The over/under on rounds is 9.5. A 10-round fight is uncharted waters for McGregor, but 13 of Mayweather’s last 14 fights have gone at least 10 rounds. Twelve have gone the full 12 rounds; the Mayweather-McGregor betting odds on whether the fight goes the distance pays +125 if it does, and -175 if it’s stopped early.

McGregor also pays +120 if he wins by decision, which is the standard outcome for his bouts against full-time boxers. McGregor’s method-of-victory props include +700 for a knockout and +3300 for victory by decision.
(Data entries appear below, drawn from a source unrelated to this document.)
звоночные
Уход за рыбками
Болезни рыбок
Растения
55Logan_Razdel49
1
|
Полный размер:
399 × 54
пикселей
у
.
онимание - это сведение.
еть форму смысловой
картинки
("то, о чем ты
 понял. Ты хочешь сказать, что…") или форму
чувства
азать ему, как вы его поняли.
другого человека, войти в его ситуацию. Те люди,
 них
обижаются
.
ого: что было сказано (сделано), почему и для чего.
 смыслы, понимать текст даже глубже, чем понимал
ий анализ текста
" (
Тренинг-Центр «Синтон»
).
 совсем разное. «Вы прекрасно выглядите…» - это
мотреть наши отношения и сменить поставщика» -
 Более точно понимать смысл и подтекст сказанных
There is little in the way of past performance to go on here, since McGregor hasn’t boxed since he was a teenager in Ireland. Mayweather’s defensive skills should allow him to parry any early onslaught from McGregor, who is a knockout artist in the UFC octagon and rarely has fights go more than two rounds.

The round prices offer the most potential profit for Mayweather backers. One can assume that the skilled defensive fighter might dance around while McGregor goes out hard. It might be prudent to scale down expectations of a quick finish – +3300 for Mayweather winning in Round 1, +2500 for Round 2 – and look at the slightly later rounds. Rounds 4 through 6 are listed at +1600 and +1400.

While Mayweather’s round prices trace a reverse parabola, McGregor’s round prices are relatively stable. The Irishman offers +4000 for a win in Round 1, or each one from Rounds 4-7. There is a slight drop to +3300 for both Round 2 and 3.

Another way to bet on the Mayweather-McGregor fight is the 4.99 million total for pay-per-view buys. The over hitting would require beating the audience for Mayweather’s 2015 fight against Manny Pacquaio (4.6 million). McGregor also holds the UFC’s PPV record of 1.65 million, set at UFC 202 in August 2016

With boxing and MMA fans creating a larger fanbase and the event being scheduled for the dog days of late August – before the NFL and college football blot out everything else on the sports landscape – 5 million buys seems doable.